Ich hänge auch an der Aufgabe 1.4 
Habe bisher keinen Ansatz wie ich auf die Drehzahl bei eingeschaltetem Regler komme.

Kann mich hierbei jemand unterstützen?

Danke schonmal


----------



## chipchap (20 April 2020)

Hallo,

Ich habe hier im Forum vor längerer Zeit meine Hilfe angeboten. Diese biete ich auch noch an. 
Natürlich gehe ich auch arbeiten, mache Überstunden und habe auch noch Hobbys. Es kann also sein das es mal ein paar Tage dauert.

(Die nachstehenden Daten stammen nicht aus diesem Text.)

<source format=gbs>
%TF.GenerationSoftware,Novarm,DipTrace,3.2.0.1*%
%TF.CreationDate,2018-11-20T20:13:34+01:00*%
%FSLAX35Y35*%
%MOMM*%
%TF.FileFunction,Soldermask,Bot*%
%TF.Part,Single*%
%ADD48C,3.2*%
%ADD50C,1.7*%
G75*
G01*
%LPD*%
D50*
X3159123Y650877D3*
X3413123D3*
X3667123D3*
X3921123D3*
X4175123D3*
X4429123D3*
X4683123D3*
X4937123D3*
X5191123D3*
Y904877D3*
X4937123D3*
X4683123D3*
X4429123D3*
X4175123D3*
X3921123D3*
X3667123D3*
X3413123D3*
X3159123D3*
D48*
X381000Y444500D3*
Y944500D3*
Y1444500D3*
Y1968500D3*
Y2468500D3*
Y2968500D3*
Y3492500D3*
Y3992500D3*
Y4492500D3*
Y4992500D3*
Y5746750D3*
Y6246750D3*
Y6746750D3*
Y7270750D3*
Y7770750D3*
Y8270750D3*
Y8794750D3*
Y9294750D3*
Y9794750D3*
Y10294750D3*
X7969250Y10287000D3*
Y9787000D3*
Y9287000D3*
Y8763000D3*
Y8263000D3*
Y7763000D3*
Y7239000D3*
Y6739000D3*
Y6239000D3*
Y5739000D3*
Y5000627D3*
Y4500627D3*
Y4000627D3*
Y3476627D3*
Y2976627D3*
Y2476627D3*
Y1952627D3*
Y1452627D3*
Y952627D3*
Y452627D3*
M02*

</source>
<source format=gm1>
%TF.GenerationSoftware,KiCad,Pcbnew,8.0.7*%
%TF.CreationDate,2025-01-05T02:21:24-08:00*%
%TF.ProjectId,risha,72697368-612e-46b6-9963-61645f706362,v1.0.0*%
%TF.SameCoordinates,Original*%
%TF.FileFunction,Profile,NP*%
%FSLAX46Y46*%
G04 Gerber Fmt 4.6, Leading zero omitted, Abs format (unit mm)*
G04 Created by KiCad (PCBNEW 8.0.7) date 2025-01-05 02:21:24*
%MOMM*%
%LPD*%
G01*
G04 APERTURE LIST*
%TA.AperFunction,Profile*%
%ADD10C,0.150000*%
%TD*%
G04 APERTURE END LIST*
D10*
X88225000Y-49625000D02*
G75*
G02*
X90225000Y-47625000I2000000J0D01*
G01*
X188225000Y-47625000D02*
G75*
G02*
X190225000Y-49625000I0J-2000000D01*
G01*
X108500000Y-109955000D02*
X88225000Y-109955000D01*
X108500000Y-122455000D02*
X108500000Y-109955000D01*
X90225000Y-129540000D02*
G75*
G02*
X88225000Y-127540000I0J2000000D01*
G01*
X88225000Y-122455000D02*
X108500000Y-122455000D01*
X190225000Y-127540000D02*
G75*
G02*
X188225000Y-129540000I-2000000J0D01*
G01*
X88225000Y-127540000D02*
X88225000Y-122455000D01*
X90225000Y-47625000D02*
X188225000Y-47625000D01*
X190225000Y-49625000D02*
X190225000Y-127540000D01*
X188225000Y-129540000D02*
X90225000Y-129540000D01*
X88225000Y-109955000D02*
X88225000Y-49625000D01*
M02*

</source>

Schreib mir bitte mal eine PN mit den Unterlagen und der genauen Aufgabenstellung. 
Diese ist nicht immer die selbe.

Kann mich aber noch ziemlich gut an die Aufgabe erinnern.


Gruß Chipchap


----------



## aem (16 Mai 2020)

*Stationäres Kennlinienfeld*

Hallo chipchap,

ich stehe auch genau an der Aufgabenstellung 1.4 bis 1.7, d.h. ich weiß leider auch nicht, wie man das Kennlinienfeld des Gleichstrommotors im Automatikbetrieb einzeichnet und wie man auf dem Wert der Drehzahl kommt bei ML=0 Nm kommt. Hättest noch die Lösung in Erinnerung ?


----------



## aem (18 Mai 2020)

Hat jemand eine Idee ?


----------



## chipchap (23 Mai 2020)

aem schrieb:


> Hallo chipchap,
> 
> ich stehe auch genau an der Aufgabenstellung 1.4 bis 1.7, d.h. ich weiß leider auch nicht, wie man das Kennlinienfeld des Gleichstrommotors im Automatikbetrieb einzeichnet und wie man auf dem Wert der Drehzahl kommt bei ML=0 Nm kommt. Hättest noch die Lösung in Erinnerung ?

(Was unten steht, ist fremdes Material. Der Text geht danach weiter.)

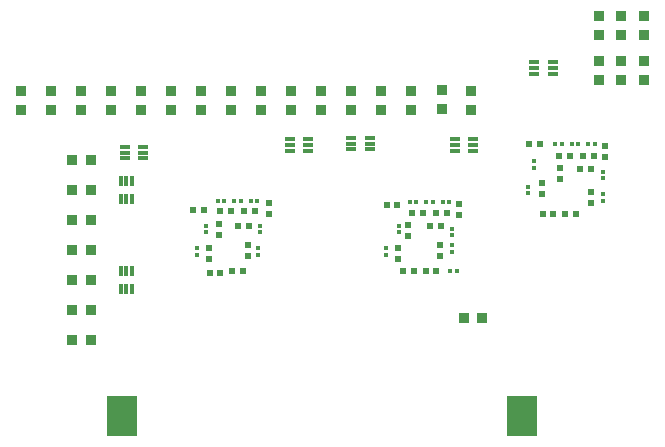
<source format=gbr>
G04 EAGLE Gerber RS-274X export*
G75*
%MOMM*%
%FSLAX34Y34*%
%LPD*%
%INSolderpaste Bottom*%
%IPPOS*%
%AMOC8*
5,1,8,0,0,1.08239X$1,22.5*%
G01*
%ADD10R,0.600000X0.620000*%
%ADD11R,0.365000X0.330000*%
%ADD12R,0.620000X0.600000*%
%ADD13R,0.330000X0.365000*%
%ADD14R,0.300000X0.914400*%
%ADD15R,0.300000X0.904000*%
%ADD16R,0.914400X0.300000*%
%ADD17R,0.904000X0.300000*%
%ADD18R,0.950000X0.900000*%
%ADD19R,0.900000X0.950000*%
%ADD20R,2.600000X3.500000*%


D10*
X-119860Y420370D03*
X-129060Y420370D03*
D11*
X-195860Y312420D03*
X-190220Y312420D03*
D10*
X-103660Y410210D03*
X-94460Y410210D03*
X-235740Y312420D03*
X-226540Y312420D03*
X-399570Y311150D03*
X-390370Y311150D03*
X-108430Y360680D03*
X-117630Y360680D03*
D12*
X-187960Y369090D03*
X-187960Y359890D03*
X-102870Y390370D03*
X-102870Y399570D03*
D10*
X-85880Y398780D03*
X-76680Y398780D03*
D12*
X-349250Y370360D03*
X-349250Y361160D03*
D10*
X-83340Y410210D03*
X-74140Y410210D03*
D12*
X-118110Y386870D03*
X-118110Y377670D03*
X-231140Y342110D03*
X-231140Y351310D03*
D10*
X-207800Y361950D03*
X-198600Y361950D03*
X-240510Y368300D03*
X-249710Y368300D03*
D12*
X-204470Y325600D03*
X-204470Y334800D03*
D10*
X-228120Y361950D03*
X-218920Y361950D03*
D12*
X-240030Y332260D03*
X-240030Y323060D03*
D10*
X-212880Y350520D03*
X-203680Y350520D03*
X-370360Y363220D03*
X-361160Y363220D03*
X-404340Y364490D03*
X-413540Y364490D03*
X-390680Y363220D03*
X-381480Y363220D03*
D12*
X-367030Y325600D03*
X-367030Y334800D03*
X-391160Y343380D03*
X-391160Y352580D03*
D10*
X-98580Y360680D03*
X-89380Y360680D03*
X-375440Y350520D03*
X-366240Y350520D03*
D12*
X-400050Y332260D03*
X-400050Y323060D03*
D10*
X-216690Y312420D03*
X-207490Y312420D03*
D13*
X-250190Y331750D03*
X-250190Y326110D03*
D11*
X-92990Y420370D03*
X-87350Y420370D03*
X-106960Y420370D03*
X-101320Y420370D03*
D13*
X-402590Y345160D03*
X-402590Y350800D03*
D11*
X-79020Y420370D03*
X-73380Y420370D03*
D13*
X-66040Y390880D03*
X-66040Y396520D03*
D12*
X-64770Y418620D03*
X-64770Y409420D03*
D13*
X-129540Y383820D03*
X-129540Y378180D03*
X-194310Y328650D03*
X-194310Y334290D03*
X-238760Y345160D03*
X-238760Y350800D03*
X-194310Y342620D03*
X-194310Y348260D03*
D11*
X-216180Y370840D03*
X-210540Y370840D03*
X-202210Y370840D03*
X-196570Y370840D03*
X-230150Y370840D03*
X-224510Y370840D03*
D13*
X-124460Y399770D03*
X-124460Y405410D03*
D12*
X-76200Y370050D03*
X-76200Y379250D03*
D13*
X-66040Y371830D03*
X-66040Y377470D03*
X-356870Y345160D03*
X-356870Y350800D03*
X-410210Y331750D03*
X-410210Y326110D03*
D11*
X-364770Y372110D03*
X-359130Y372110D03*
X-378740Y372110D03*
X-373100Y372110D03*
X-392710Y372110D03*
X-387070Y372110D03*
D13*
X-358140Y326110D03*
X-358140Y331750D03*
D10*
X-380520Y312420D03*
X-371320Y312420D03*
D14*
X-464900Y373020D03*
D15*
X-469900Y373020D03*
X-474900Y373020D03*
X-474900Y388980D03*
X-469900Y388980D03*
X-464900Y388980D03*
D14*
X-464900Y296820D03*
D15*
X-469900Y296820D03*
X-474900Y296820D03*
X-474900Y312780D03*
X-469900Y312780D03*
X-464900Y312780D03*
D16*
X-192130Y414100D03*
D17*
X-192130Y419100D03*
X-192130Y424100D03*
X-176170Y424100D03*
X-176170Y419100D03*
X-176170Y414100D03*
D16*
X-279760Y415370D03*
D17*
X-279760Y420370D03*
X-279760Y425370D03*
X-263800Y425370D03*
X-263800Y420370D03*
X-263800Y415370D03*
D16*
X-331830Y414100D03*
D17*
X-331830Y419100D03*
X-331830Y424100D03*
X-315870Y424100D03*
X-315870Y419100D03*
X-315870Y414100D03*
D16*
X-471530Y407750D03*
D17*
X-471530Y412750D03*
X-471530Y417750D03*
X-455570Y417750D03*
X-455570Y412750D03*
X-455570Y407750D03*
D18*
X-508000Y465200D03*
X-508000Y449200D03*
X-533400Y465200D03*
X-533400Y449200D03*
X-482600Y465200D03*
X-482600Y449200D03*
X-457200Y465200D03*
X-457200Y449200D03*
X-431800Y465200D03*
X-431800Y449200D03*
X-406400Y465200D03*
X-406400Y449200D03*
X-381000Y465200D03*
X-381000Y449200D03*
X-355600Y465200D03*
X-355600Y449200D03*
X-330200Y449200D03*
X-330200Y465200D03*
X-304800Y465200D03*
X-304800Y449200D03*
X-279400Y465200D03*
X-279400Y449200D03*
D19*
X-516000Y254000D03*
X-500000Y254000D03*
D18*
X-254000Y465200D03*
X-254000Y449200D03*
X-228600Y465200D03*
X-228600Y449200D03*
X-202946Y465454D03*
X-202946Y449454D03*
X-177800Y465200D03*
X-177800Y449200D03*
D19*
X-516000Y279400D03*
X-500000Y279400D03*
X-516000Y304800D03*
X-500000Y304800D03*
X-516000Y330200D03*
X-500000Y330200D03*
D18*
X-50800Y512700D03*
X-50800Y528700D03*
X-50800Y490600D03*
X-50800Y474600D03*
D19*
X-168530Y273050D03*
X-184530Y273050D03*
D18*
X-31750Y512700D03*
X-31750Y528700D03*
X-31750Y490600D03*
X-31750Y474600D03*
D19*
X-516000Y355600D03*
X-500000Y355600D03*
D18*
X-69850Y490600D03*
X-69850Y474600D03*
X-69850Y512700D03*
X-69850Y528700D03*
D19*
X-516000Y381000D03*
X-500000Y381000D03*
X-516000Y406400D03*
X-500000Y406400D03*
D18*
X-558800Y465200D03*
X-558800Y449200D03*
D20*
X-135292Y189992D03*
X-473292Y189992D03*
D16*
X-108860Y489378D03*
D17*
X-108860Y484378D03*
X-108860Y479378D03*
X-124820Y479378D03*
X-124820Y484378D03*
X-124820Y489378D03*
M02*

</source>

Hey Sorry, gerade erst gesehen.
Ich werde es mir morgen nochmal anschauen. Schreib mir bitte morgen nochmal eine PN.

Bis dann


----------



## aem (1 Juni 2020)

Kein Problem,

ich hatte leider am selben Tag schon meine Lösung abgegeben gehabt. Trotzdem bedanke ich mich bei dir. 

Ich melde mich, wenn ich noch Fragen habe

Vielen Dank


----------



## cmr (28 Juni 2022)

Ich hänge leider auch bei der selben Aufgabe. Ich habe schon einige Leute gefragt, aber niemand konnte mir wirklich weiterhelfen. Vielleicht weiß hier ja noch jemand bescheid?
LG


----------



## DeltaMikeAir (28 Juni 2022)

cmr schrieb:


> Vielleicht weiß hier ja noch jemand bescheid?


Wenn du eine konkrete Frage stellst, vielleicht.


----------



## cmr (28 Juni 2022)

Ich bin mir einfach nicht sicher ob ich das mit der Formel so richtig verstanden habe. 
Ich habe mal versucht es zu programmieren (Bild im Anhang) bin mir aber nicht sicher ob es so richtig ist. 
LG


----------